Un iter lunghissimo per un progetto che avrebbe potuto dare nuovo respiro allo sviluppo del litorale pontino.

Peccato che l’inerzia amministrativa e l’incapacità dimostrata dalla maggioranza che guida il Comune di Latina abbia mandato all’aria l’ennesimo finanziamento regionale.

Con determina del 10 dicembre 2019, infatti, la regione Lazio ha provveduto alla revoca delle risorse stanziate pari a 322.226,50 a valere sul “Fondo Straordinario”,
nell’ambito del completamento del “Piano degli interventi straordinari per lo sviluppo
economico del litorale del Lazio”.

La ragione addotta è sempre la stessa, il Comune non ha provveduto a fornire la documentazione integrativa richiesta.
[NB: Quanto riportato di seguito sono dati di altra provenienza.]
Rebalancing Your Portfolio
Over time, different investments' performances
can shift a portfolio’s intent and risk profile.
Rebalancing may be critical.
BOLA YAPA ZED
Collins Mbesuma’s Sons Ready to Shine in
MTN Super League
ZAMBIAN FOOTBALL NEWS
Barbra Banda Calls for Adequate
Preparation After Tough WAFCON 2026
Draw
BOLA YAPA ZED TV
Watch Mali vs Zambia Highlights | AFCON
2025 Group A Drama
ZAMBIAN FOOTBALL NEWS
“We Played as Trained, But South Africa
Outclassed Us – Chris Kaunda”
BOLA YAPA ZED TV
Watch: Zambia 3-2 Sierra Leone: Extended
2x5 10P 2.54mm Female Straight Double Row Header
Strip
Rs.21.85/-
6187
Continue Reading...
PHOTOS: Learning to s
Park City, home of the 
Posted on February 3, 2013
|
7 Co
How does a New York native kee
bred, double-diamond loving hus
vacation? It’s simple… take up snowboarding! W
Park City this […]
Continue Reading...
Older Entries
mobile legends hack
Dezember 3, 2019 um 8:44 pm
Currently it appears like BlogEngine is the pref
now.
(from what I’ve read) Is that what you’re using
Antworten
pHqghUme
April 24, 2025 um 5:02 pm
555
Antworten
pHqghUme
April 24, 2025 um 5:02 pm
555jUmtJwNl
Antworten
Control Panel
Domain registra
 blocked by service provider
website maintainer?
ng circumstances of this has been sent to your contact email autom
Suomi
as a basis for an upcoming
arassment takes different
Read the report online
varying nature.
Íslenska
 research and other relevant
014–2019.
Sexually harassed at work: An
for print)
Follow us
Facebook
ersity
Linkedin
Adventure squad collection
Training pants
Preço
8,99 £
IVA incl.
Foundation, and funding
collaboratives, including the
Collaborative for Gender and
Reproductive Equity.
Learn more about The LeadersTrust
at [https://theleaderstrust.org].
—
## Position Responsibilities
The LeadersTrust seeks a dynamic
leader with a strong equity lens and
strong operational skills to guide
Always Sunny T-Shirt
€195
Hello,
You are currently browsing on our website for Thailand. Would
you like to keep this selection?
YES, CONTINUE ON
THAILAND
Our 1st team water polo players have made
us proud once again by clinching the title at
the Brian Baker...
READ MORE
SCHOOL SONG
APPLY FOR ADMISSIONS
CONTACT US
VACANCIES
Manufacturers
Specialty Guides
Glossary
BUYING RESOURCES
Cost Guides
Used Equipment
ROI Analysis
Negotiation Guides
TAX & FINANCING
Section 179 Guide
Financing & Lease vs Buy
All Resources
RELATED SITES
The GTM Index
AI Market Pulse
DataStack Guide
Il tutto dopo anni di proroghe, richiesta dall’amministrazione Coletta e approvate dalla regione Lazio.

I lavori per la realizzazione del progetto ammesso al beneficio del cofinanziamento dovevano essere attivati entro il termine di 120 giorni decorrenti dalla data di concessione del contributo e e le relative opere dovevano risultare completate, rese fruibili e funzionali entro il 13 agosto 2016.

Il Comune di Latina, nella versione guidata dal sindaco Coletta aveva legittimamente richiesto, a giugno 2016 l’autorizzazione al differimento del termine per l’inizio dei
lavori dal 13 agosto 2016 fino alla data del 31 dicembre 2016.
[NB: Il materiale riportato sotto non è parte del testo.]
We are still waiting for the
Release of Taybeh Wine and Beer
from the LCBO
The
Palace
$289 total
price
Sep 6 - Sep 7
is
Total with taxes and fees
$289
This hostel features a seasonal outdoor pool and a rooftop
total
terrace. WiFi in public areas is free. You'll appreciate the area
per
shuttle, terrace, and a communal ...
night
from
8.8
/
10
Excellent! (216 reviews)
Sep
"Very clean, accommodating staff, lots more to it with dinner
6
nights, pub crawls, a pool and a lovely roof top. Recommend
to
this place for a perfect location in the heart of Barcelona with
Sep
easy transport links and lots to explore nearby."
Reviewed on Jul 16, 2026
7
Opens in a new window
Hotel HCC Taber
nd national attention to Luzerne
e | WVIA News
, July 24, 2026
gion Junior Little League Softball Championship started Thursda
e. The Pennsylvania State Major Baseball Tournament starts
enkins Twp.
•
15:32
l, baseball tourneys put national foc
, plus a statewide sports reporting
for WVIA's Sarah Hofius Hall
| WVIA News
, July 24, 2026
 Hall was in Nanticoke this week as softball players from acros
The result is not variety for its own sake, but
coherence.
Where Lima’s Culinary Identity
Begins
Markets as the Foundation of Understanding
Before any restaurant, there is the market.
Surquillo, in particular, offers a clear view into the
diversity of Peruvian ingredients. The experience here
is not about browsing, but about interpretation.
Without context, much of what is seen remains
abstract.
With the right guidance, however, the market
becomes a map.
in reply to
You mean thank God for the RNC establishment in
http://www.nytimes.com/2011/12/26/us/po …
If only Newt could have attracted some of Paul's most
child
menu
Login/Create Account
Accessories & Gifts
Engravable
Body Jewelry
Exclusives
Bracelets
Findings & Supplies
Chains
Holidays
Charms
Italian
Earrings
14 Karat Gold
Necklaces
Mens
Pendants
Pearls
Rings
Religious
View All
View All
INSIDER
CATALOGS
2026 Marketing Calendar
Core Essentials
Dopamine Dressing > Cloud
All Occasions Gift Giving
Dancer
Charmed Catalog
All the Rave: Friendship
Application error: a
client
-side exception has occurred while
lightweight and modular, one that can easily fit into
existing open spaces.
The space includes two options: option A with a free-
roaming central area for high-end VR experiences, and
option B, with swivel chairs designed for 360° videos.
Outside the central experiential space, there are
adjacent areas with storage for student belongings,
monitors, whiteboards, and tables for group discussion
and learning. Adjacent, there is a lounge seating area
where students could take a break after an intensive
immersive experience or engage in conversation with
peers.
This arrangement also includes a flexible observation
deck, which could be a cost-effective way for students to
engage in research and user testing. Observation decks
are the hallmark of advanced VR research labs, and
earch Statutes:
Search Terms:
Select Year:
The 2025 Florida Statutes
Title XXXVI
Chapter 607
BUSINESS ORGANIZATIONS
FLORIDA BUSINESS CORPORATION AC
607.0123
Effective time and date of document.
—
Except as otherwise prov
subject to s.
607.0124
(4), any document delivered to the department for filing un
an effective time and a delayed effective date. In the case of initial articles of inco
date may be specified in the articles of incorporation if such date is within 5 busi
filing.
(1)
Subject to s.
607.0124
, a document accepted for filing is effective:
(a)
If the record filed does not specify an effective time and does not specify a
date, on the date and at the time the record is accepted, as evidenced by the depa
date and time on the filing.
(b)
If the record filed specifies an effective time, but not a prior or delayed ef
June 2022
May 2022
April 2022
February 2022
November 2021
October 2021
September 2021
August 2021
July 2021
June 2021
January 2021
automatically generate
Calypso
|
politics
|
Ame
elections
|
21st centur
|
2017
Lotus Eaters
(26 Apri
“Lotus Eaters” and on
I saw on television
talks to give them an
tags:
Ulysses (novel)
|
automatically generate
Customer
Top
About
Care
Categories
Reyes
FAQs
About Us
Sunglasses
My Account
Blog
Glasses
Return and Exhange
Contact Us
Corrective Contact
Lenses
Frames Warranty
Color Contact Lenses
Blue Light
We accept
Le motivazioni avanzate erano di natura tecnica, come la necessità di acquisire l’autorizzazione idraulica da parte della Provincia di Latina.

Ad ottobre 2016, il Comune ha richiesto una ulteriore proroga per l’inizio dei lavori, fino al 30 giugno 2017, adducendo, oltre ai precedenti motivi, anche l’esigenza di procedere con una variazione di bilancio per la quota di cofinanziamento.
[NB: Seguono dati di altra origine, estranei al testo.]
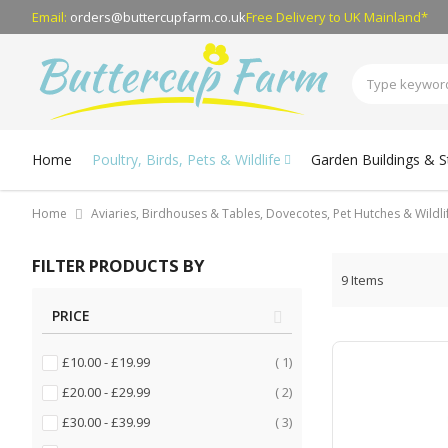
Email:
orders@buttercupfarm.co.uk
Free Delivery
to UK Mainland*
Home
Poultry, Birds, Pets & Wildlife
Garden Buildings & 
Home
Aviaries, Birdhouses & Tables, Dovecotes, Pet Hutches & Wildl
FILTER PRODUCTS BY
9
Items
PRICE
item
£10.00
-
£19.99
1
items
£20.00
-
£29.99
2
items
£30.00
-
£39.99
3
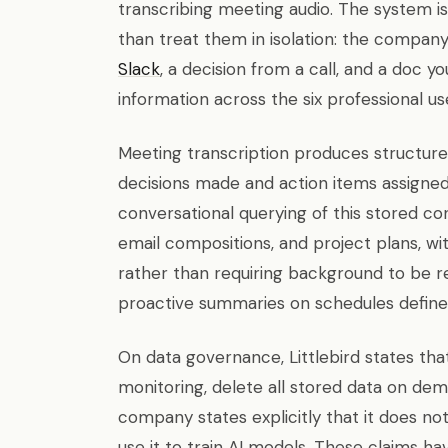
transcribing meeting audio. The system is
than treat them in isolation: the company
Slack
, a decision from a call, and a doc yo
information across the six professional us
Meeting transcription produces structured
decisions made and action items assigne
conversational querying of this stored co
email compositions, and project plans, 
rather than requiring background to be re
proactive summaries on schedules defined
On data governance, Littlebird states tha
monitoring, delete all stored data on dem
company states explicitly that it does not
use it to train AI models. These claims h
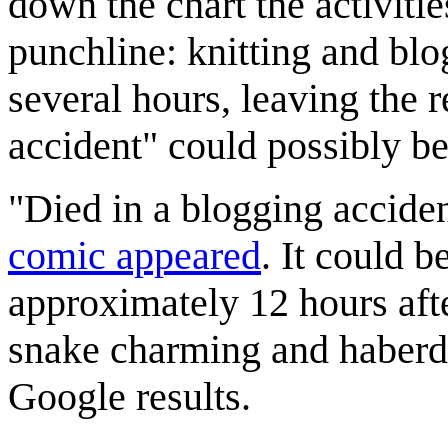
down the chart the activitie
punchline: knitting and blog
several hours, leaving the 
accident" could possibly be
"Died in a blogging accide
comic appeared
. It could 
approximately 12 hours afte
snake charming and haberda
Google results.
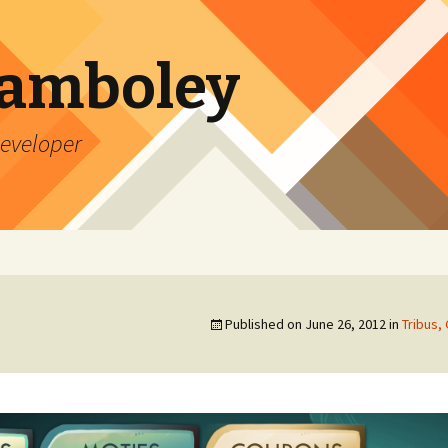
Lamboley
Developer
Published on
June 26, 2012
in
Tribus,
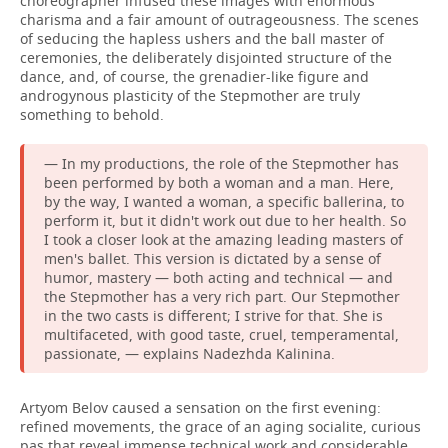
choreographer infused these images with enormous
charisma and a fair amount of outrageousness. The scenes
of seducing the hapless ushers and the ball master of
ceremonies, the deliberately disjointed structure of the
dance, and, of course, the grenadier-like figure and
androgynous plasticity of the Stepmother are truly
something to behold.
— In my productions, the role of the Stepmother has
been performed by both a woman and a man. Here,
by the way, I wanted a woman, a specific ballerina, to
perform it, but it didn't work out due to her health. So
I took a closer look at the amazing leading masters of
men's ballet. This version is dictated by a sense of
humor, mastery — both acting and technical — and
the Stepmother has a very rich part. Our Stepmother
in the two casts is different; I strive for that. She is
multifaceted, with good taste, cruel, temperamental,
passionate, — explains Nadezhda Kalinina.
Artyom Belov caused a sensation on the first evening:
refined movements, the grace of an aging socialite, curious
pas that reveal immense technical work and considerable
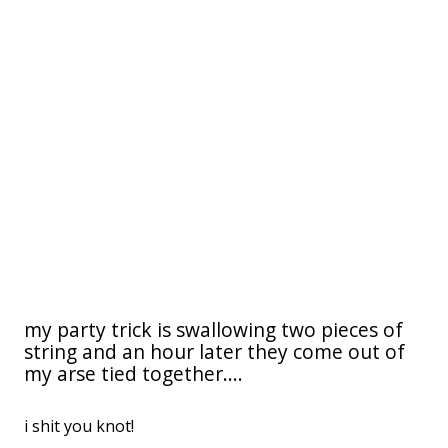
my party trick is swallowing two pieces of
string and an hour later they come out of
my arse tied together....
i shit you knot!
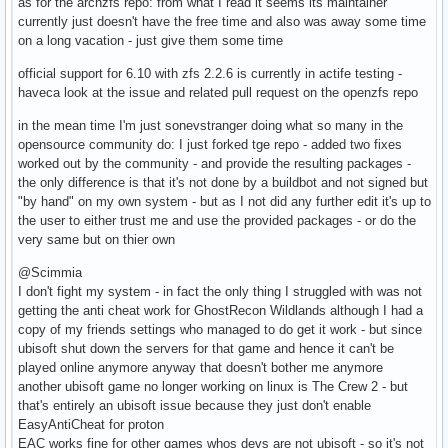
as for the archzfs repo: from what I read it seems its maintainer
currently just doesn't have the free time and also was away some time
on a long vacation - just give them some time
official support for 6.10 with zfs 2.2.6 is currently in actife testing -
haveca look at the issue and related pull request on the openzfs repo
in the mean time I'm just sonevstranger doing what so many in the
opensource community do: I just forked tge repo - added two fixes
worked out by the community - and provide the resulting packages -
the only difference is that it's not done by a buildbot and not signed but
"by hand" on my own system - but as I not did any further edit it's up to
the user to either trust me and use the provided packages - or do the
very same but on thier own
@Scimmia
I don't fight my system - in fact the only thing I struggled with was not
getting the anti cheat work for GhostRecon Wildlands although I had a
copy of my friends settings who managed to do get it work - but since
ubisoft shut down the servers for that game and hence it can't be
played online anymore anyway that doesn't bother me anymore
another ubisoft game no longer working on linux is The Crew 2 - but
that's entirely an ubisoft issue because they just don't enable
EasyAntiCheat for proton
EAC works fine for other games whos devs are not ubisoft - so it's not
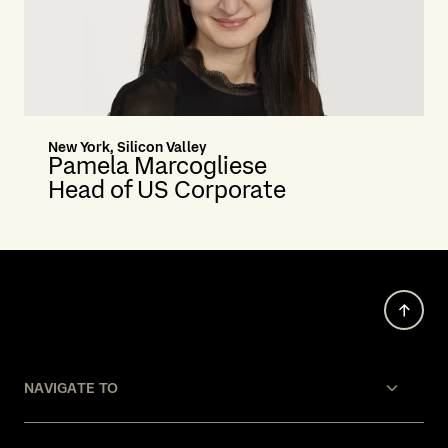
New York, Silicon Valley
Pamela Marcogliese
Head of US Corporate
NAVIGATE TO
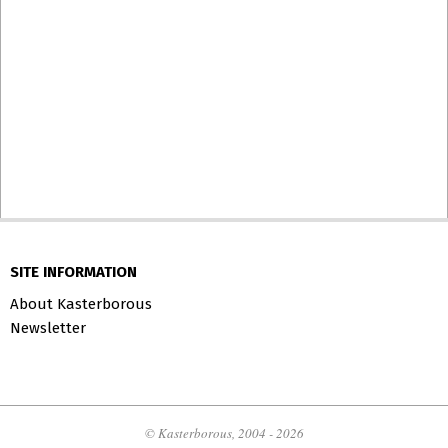
SITE INFORMATION
About Kasterborous
Newsletter
© Kasterborous, 2004 - 2026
Ogni sei mesi il Comune di Latina ha richiesto una proroga dei termini stabiliti.

Il risultato è stato che a fine 2019, nonostante i tanti solleciti da parte della regione Lazio nel corso del 2018, il Comune di Latina non ha provveduto entro i termini previsti a dare dimostrazione dell’avvenuta attivazione dell’intervento in argomento e del perfezionamento dell’obbligazione verso terzi, con la trasmissione del contratto d’appalto dei lavori, né ha provveduto a richiedere una ulteriore proroga del termine.

Una dimostrazione evidente del disinteresse verso opportunità che avrebbero potuto dare respiro e servizi ad un litorale destinato a morire di inerzia.